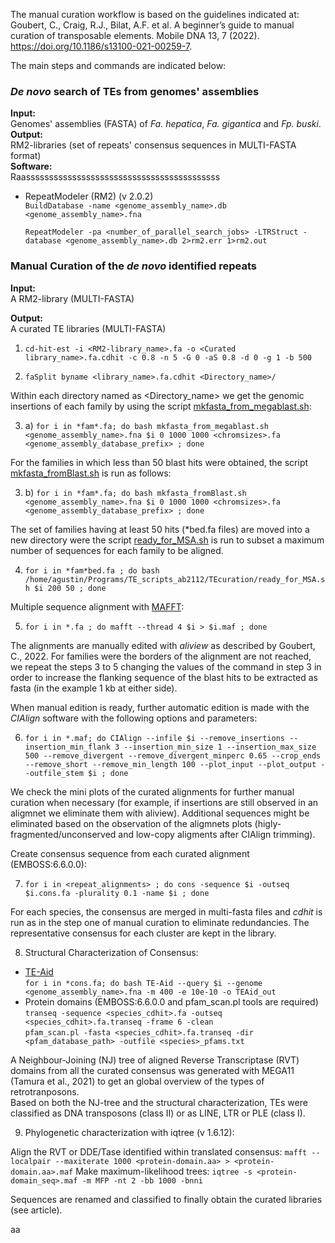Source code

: The manual curation workflow is based on the guidelines indicated at: Goubert, C., Craig, R.J., Bilat, A.F. et al. A beginner’s guide to manual curation of transposable elements. Mobile DNA 13, 7 (2022). https://doi.org/10.1186/s13100-021-00259-7.

The main steps and commands are indicated below:

### *De novo* search of TEs from genomes' assemblies ###
**Input:**  
Genomes' assemblies (FASTA) of *Fa. hepatica*, *Fa. gigantica* and *Fp. buski*.  
**Output:**  
RM2-libraries (set of repeats' consensus sequences in MULTI-FASTA format)  
**Software:**  
Raassssssssssssssssssssssssssssssssssssssssss


- RepeatModeler (RM2) (v 2.0.2)  
  `BuildDatabase -name <genome_assembly_name>.db <genome_assembly_name>.fna`
    
  `RepeatModeler -pa <number_of_parallel_search_jobs> -LTRStruct -database <genome_assembly_name>.db 2>rm2.err 1>rm2.out`

  
### Manual Curation of the *de novo* identified repeats ###

**Input:**  
A RM2-library (MULTI-FASTA)

**Output:**  
A curated TE libraries (MULTI-FASTA)

1. `cd-hit-est -i <RM2-library_name>.fa -o <Curated library_name>.fa.cdhit -c 0.8 -n 5 -G 0 -aS 0.8 -d 0 -g 1 -b 500`

2. `faSplit byname <library_name>.fa.cdhit <Directory_name>/`

Within each directory named as <Directory_name> we get the genomic insertions of each family by using the script [mkfasta_from_megablast.sh](https://github.com/agustin-bilat/Bilat2024_TEs-Fasciolidae/blob/main/scripts/mkfasta_from_megablast.sh):

3. a) `for i in *fam*.fa; do bash mkfasta_from_megablast.sh <genome_assembly_name>.fna $i 0 1000 1000 <chromsizes>.fa <genome_assembly_database_prefix> ; done`

For the families in which less than 50 blast hits were obtained, the script [mkfasta_fromBlast.sh](https://github.com/agustin-bilat/Bilat2024_TEs-Fasciolidae/blob/main/scripts/mkfasta_from_blastn.sh) is run as follows:

3. b) `for i in *fam*.fa; do bash mkfasta_fromBlast.sh <genome_assembly_name>.fna $i 0 1000 1000 <chromsizes>.fa <genome_assembly_database_prefix> ; done`

The set of families having at least 50 hits (*bed.fa files) are moved into a new directory were the script [ready_for_MSA.sh](https://github.com/agustin-bilat/Bilat2024_TEs-Fasciolidae/blob/main/scripts/ready_for_MSA.sh) is run to subset a maximum number of sequences for each family to be aligned.

4. `for i in *fam*bed.fa ; do bash /home/agustin/Programs/TE_scripts_ab2112/TEcuration/ready_for_MSA.sh $i 200 50 ; done`

Multiple sequence alignment with [MAFFT](https://mafft.cbrc.jp/alignment/software/):

5. `for i in *.fa ; do mafft --thread 4 $i > $i.maf ; done`

The alignments are manually edited with _aliview_ as described by Goubert, C., 2022. For families were the borders of the alignment are not reached, we repeat the steps 3 to 5 changing the values of the command in step 3 in order to increase the flanking sequence of the blast hits to be extracted as fasta (in the example 1 kb at either side).  

When manual edition is ready, further automatic edition is made with the _CIAlign_ software with the following options and parameters:  

6. `for i in *.maf; do CIAlign --infile $i --remove_insertions --insertion_min_flank 3 --insertion_min_size 1 --insertion_max_size 500 --remove_divergent --remove_divergent_minperc 0.65 --crop_ends --remove_short --remove_min_length 100 --plot_input --plot_output --outfile_stem $i ; done`

We check the mini plots of the curated alignments for further manual curation when necessary (for example, if insertions are still observed in an aligmnet we eliminate them with aliview). Additional sequences might be eliminated based on the observation of the aligmnets plots (higly-fragmented/unconserved and low-copy aligments after CIAlign trimming).  
  
Create consensus sequence from each curated alignment (EMBOSS:6.6.0.0):

7. `for i in <repeat_alignments> ; do cons -sequence $i -outseq $i.cons.fa -plurality 0.1 -name $i ; done`  

For each species, the consensus are merged in multi-fasta files and _cdhit_ is run as in the step one of manual curation to eliminate redundancies.  The representative consensus for each cluster are kept in the library. 

8. Structural Characterization of Consensus:
- [TE-Aid](https://doi.org/10.1186/s13100-021-00259-7)  
  `for i in *cons.fa; do bash TE-Aid --query $i --genome <genome_assembly_name>.fna -m 400 -e 10e-10 -o TEAid_out`
- Protein domains (EMBOSS:6.6.0.0 and pfam_scan.pl tools are required)  
  `transeq -sequence <species_cdhit>.fa -outseq <species_cdhit>.fa.transeq -frame 6 -clean`  
  `pfam_scan.pl -fasta <species_cdhit>.fa.transeq -dir <pfam_database_path> -outfile <species>_pfams.txt`  

A Neighbour-Joining (NJ) tree of aligned Reverse Transcriptase (RVT) domains from all the curated consensus was generated with MEGA11 (Tamura et al., 2021) to get an global overview of the types of retrotranposons.  
Based on both the NJ-tree and the structural characterization, TEs were classified as DNA transposons (class II) or as LINE, LTR or PLE (class I).

9. Phylogenetic characterization with iqtree (v 1.6.12):

Align the RVT or DDE/Tase identified within translated consensus:
`mafft --localpair --maxiterate 1000 <protein-domain.aa> > <protein-domain.aa>.maf`
Make maximum-likelihood trees:
`iqtree -s <protein-domain_seq>.maf -m MFP -nt 2 -bb 1000 -bnni`  

Sequences are renamed and classified to finally obtain the curated libraries (see article).


aa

TASK DETAILS
The output is to be the material in full and unaltered, with pictures omitted.

SOLVED PROBLEM
Source code

: The manual curation workflow is based on the guidelines indicated at: Goubert, C., Craig, R.J., Bilat, A.F. et al. A beginner’s guide to manual curation of transposable elements. Mobile DNA 13, 7 (2022). https://doi.org/10.1186/s13100-021-00259-7.

The main steps and commands are indicated below:

### *De novo* search of TEs from genomes' assemblies ###
**Input:**  
Genomes' assemblies (FASTA) of *Fa. hepatica*, *Fa. gigantica* and *Fp. buski*.  
**Output:**  
RM2-libraries (set of repeats' consensus sequences in MULTI-FASTA format)  
**Software:**  
Raassssssssssssssssssssssssssssssssssssssssss


- RepeatModeler (RM2) (v 2.0.2)  
  `BuildDatabase -name <genome_assembly_name>.db <genome_assembly_name>.fna`
    
  `RepeatModeler -pa <number_of_parallel_search_jobs> -LTRStruct -database <genome_assembly_name>.db 2>rm2.err 1>rm2.out`

  
### Manual Curation of the *de novo* identified repeats ###

**Input:**  
A RM2-library (MULTI-FASTA)

**Output:**  
A curated TE libraries (MULTI-FASTA)

1. `cd-hit-est -i <RM2-library_name>.fa -o <Curated library_name>.fa.cdhit -c 0.8 -n 5 -G 0 -aS 0.8 -d 0 -g 1 -b 500`

2. `faSplit byname <library_name>.fa.cdhit <Directory_name>/`

Within each directory named as <Directory_name> we get the genomic insertions of each family by using the script [mkfasta_from_megablast.sh](https://github.com/agustin-bilat/Bilat2024_TEs-Fasciolidae/blob/main/scripts/mkfasta_from_megablast.sh):

3. a) `for i in *fam*.fa; do bash mkfasta_from_megablast.sh <genome_assembly_name>.fna $i 0 1000 1000 <chromsizes>.fa <genome_assembly_database_prefix> ; done`

For the families in which less than 50 blast hits were obtained, the script [mkfasta_fromBlast.sh](https://github.com/agustin-bilat/Bilat2024_TEs-Fasciolidae/blob/main/scripts/mkfasta_from_blastn.sh) is run as follows:

3. b) `for i in *fam*.fa; do bash mkfasta_fromBlast.sh <genome_assembly_name>.fna $i 0 1000 1000 <chromsizes>.fa <genome_assembly_database_prefix> ; done`

The set of families having at least 50 hits (*bed.fa files) are moved into a new directory were the script [ready_for_MSA.sh](https://github.com/agustin-bilat/Bilat2024_TEs-Fasciolidae/blob/main/scripts/ready_for_MSA.sh) is run to subset a maximum number of sequences for each family to be aligned.

4. `for i in *fam*bed.fa ; do bash /home/agustin/Programs/TE_scripts_ab2112/TEcuration/ready_for_MSA.sh $i 200 50 ; done`

Multiple sequence alignment with [MAFFT](https://mafft.cbrc.jp/alignment/software/):

5. `for i in *.fa ; do mafft --thread 4 $i > $i.maf ; done`

The alignments are manually edited with _aliview_ as described by Goubert, C., 2022. For families were the borders of the alignment are not reached, we repeat the steps 3 to 5 changing the values of the command in step 3 in order to increase the flanking sequence of the blast hits to be extracted as fasta (in the example 1 kb at either side).  

When manual edition is ready, further automatic edition is made with the _CIAlign_ software with the following options and parameters:  

6. `for i in *.maf; do CIAlign --infile $i --remove_insertions --insertion_min_flank 3 --insertion_min_size 1 --insertion_max_size 500 --remove_divergent --remove_divergent_minperc 0.65 --crop_ends --remove_short --remove_min_length 100 --plot_input --plot_output --outfile_stem $i ; done`

We check the mini plots of the curated alignments for further manual curation when necessary (for example, if insertions are still observed in an aligmnet we eliminate them with aliview). Additional sequences might be eliminated based on the observation of the aligmnets plots (higly-fragmented/unconserved and low-copy aligments after CIAlign trimming).  
  
Create consensus sequence from each curated alignment (EMBOSS:6.6.0.0):

7. `for i in <repeat_alignments> ; do cons -sequence $i -outseq $i.cons.fa -plurality 0.1 -name $i ; done`  

For each species, the consensus are merged in multi-fasta files and _cdhit_ is run as in the step one of manual curation to eliminate redundancies.  The representative consensus for each cluster are kept in the library. 

8. Structural Characterization of Consensus:
- [TE-Aid](https://doi.org/10.1186/s13100-021-00259-7)  
  `for i in *cons.fa; do bash TE-Aid --query $i --genome <genome_assembly_name>.fna -m 400 -e 10e-10 -o TEAid_out`
- Protein domains (EMBOSS:6.6.0.0 and pfam_scan.pl tools are required)  
  `transeq -sequence <species_cdhit>.fa -outseq <species_cdhit>.fa.transeq -frame 6 -clean`  
  `pfam_scan.pl -fasta <species_cdhit>.fa.transeq -dir <pfam_database_path> -outfile <species>_pfams.txt`  

A Neighbour-Joining (NJ) tree of aligned Reverse Transcriptase (RVT) domains from all the curated consensus was generated with MEGA11 (Tamura et al., 2021) to get an global overview of the types of retrotranposons.  
Based on both the NJ-tree and the structural characterization, TEs were classified as DNA transposons (class II) or as LINE, LTR or PLE (class I).

9. Phylogenetic characterization with iqtree (v 1.6.12):

Align the RVT or DDE/Tase identified within translated consensus:
`mafft --localpair --maxiterate 1000 <protein-domain.aa> > <protein-domain.aa>.maf`
Make maximum-likelihood trees:
`iqtree -s <protein-domain_seq>.maf -m MFP -nt 2 -bb 1000 -bnni`  

Sequences are renamed and classified to finally obtain the curated libraries (see article).


aa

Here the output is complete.